Restoration of Cellular Homeostasis by Vx-445 Under ER Stress Conditions: Insights from Biochemical and Proteomic Assays _ Expression Proteomics_2

Endoplasmic reticulum (ER) stress is a patho-physiological condition that plays a central role in the development of various human diseases. Multiple intracellular and extracellular factors can impair protein folding, leading to protein misfolding diseases (PMDs). Cystic fibrosis (CF) is a notable example, whose pharmacological management relies on combinations of modulators—such as the corrector Vx-445, that targets the defect in the cystic fibrosis transmembrane conductance regulator (CFTR). In vitro binding assays so far are unable to demonstrate a direct interaction between the corrector and CFTR in the cellular environment, leaving its precise mechanism of action unresolved. Thus, this study aims to investigate the role of Vx-445 in neuronal cells, following the induction of ER stress with Thapsigargin, a specific inhibitor of the sarcoplasmic/endoplasmic reticulum Ca2+-ATPase (SERCA), by a multi-disciplinary approach involving biochemical assays, label-free and functional proteomics. Our findings revealed that Vx-445 may participate in the regulation of oxidative stress, as evidenced by its ability to reduce intracellular ROS levels. Additionally, it influences calcium homeostasis, as it was able to restore this system to its basal state and it seems to play a role in modulating apoptosis, as indicated by its capacity to lower cytochrome c release.

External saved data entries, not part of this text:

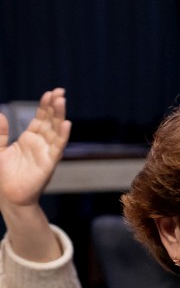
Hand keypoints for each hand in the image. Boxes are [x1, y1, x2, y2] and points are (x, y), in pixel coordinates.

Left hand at [0, 88, 70, 208]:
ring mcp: (46, 153)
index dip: (45, 106)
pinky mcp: (49, 163)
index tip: (50, 93)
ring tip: (61, 101)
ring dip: (59, 116)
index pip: (41, 119)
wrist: (9, 195)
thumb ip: (0, 133)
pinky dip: (62, 136)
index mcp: (30, 139)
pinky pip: (58, 147)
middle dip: (55, 107)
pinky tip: (66, 124)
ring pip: (56, 131)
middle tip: (60, 92)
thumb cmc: (4, 174)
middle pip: (51, 121)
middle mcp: (41, 144)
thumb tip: (1, 114)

These results were supported by both expression proteomics and DARTS (Drug Affinity Responsive Target Stability) analyses, aimed at identifying the main cellular pathways restored by Vx-445 and potential protein interaction partners. Overall, the findings could improve our understanding of the cellular targets of CFTR modulators and offer new opportunities for drug repurposing strategies. This dataset comprises Thapsigargin raw data of the expression proteomics experiments.